## About last time

- Research is **competitive, self-referential and commercialized**

- A lot of research is produced everyday, mostly in the form of **article-shaped units**

- This focus on articles leaves behind other equivalently important aspects like **data, code, and other kind of artefacts**

- Moreover, competitiveness and the lack of adequate fundings leads to several issues, such as the **evaluation** of produced research (*publish or perish*), research **quality**, and **lack** of incentives.

- **Peer reviewing** should address some of these problems (e.g., research quality) but this is often not the case

- This situation calls for movements focused on **quality and reproducibility** of research, often embracing **different definitions** of these terms

## About this lecture

Reproducibility can target **different aspects** of the research pipeline.

From the conceptualization of ideas to collecting resources and doing experiments.

In this lecture, we are going to cover several aspects of data collection since it often represents the **backbone** of most procuded machine learning research.

### What about data

In particular, we will cover the following aspects, which (hopefully) might be new to many of you.

- Annotation paradigms
- Requirements for collecting and annotating data
- Issues and risks when collecting data
- Evaluating annotation quality

### Why should you care about data?

Even if you never going to annotate and collect novel resources, you will **highly probably** deal with some sort of data.

$\rightarrow$ This means that you will still need to **inspect** and understand the limits of the data you are using in relation to the hypothesis you want to corroborate in your experiments!

### Data-centric AI

A recent trend **is emerging** centred on **data quality** rather than model design: [Data-centric AI](https://datacentricai.org/)
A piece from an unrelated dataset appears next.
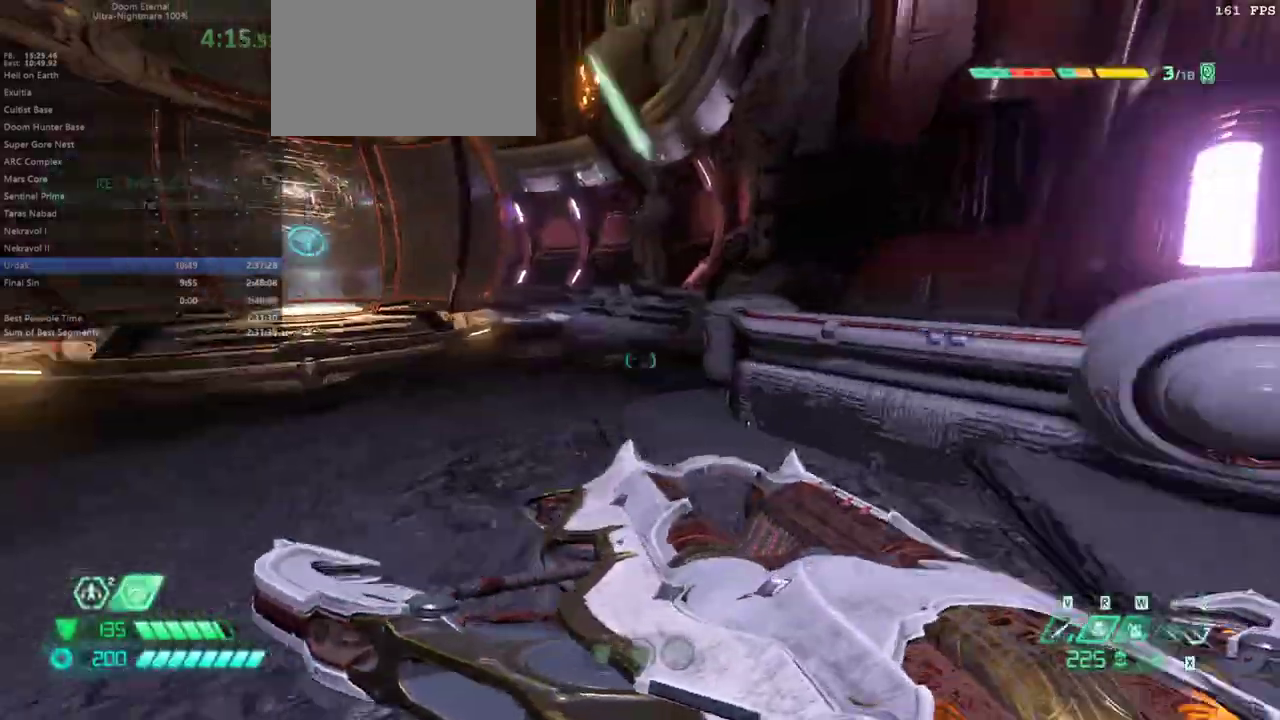
{"keys": ["fw"], "mouse": [], "events": [[300, "dash", "down"], [400, "dash", "up"]]}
$\rightarrow$ a suite covering different aspects of data design and collection: from labeling to augmentation

#### Why?

Because collecting high-quality data is the **biggest slice of the effort cake** when solving a particular task! (*the cake is a lie!*)

Models **always find a shortcut** to solve a task: biases, correlations, cues 

$\rightarrow$ More in general: **Internal** and **external** validity of experiments [[Liao et al., 2021](https://datasets-benchmarks-proceedings.neurips.cc/paper_files/paper/2021/file/757b505cfd34c64c85ca5b5690ee5293-Paper-round2.pdf)]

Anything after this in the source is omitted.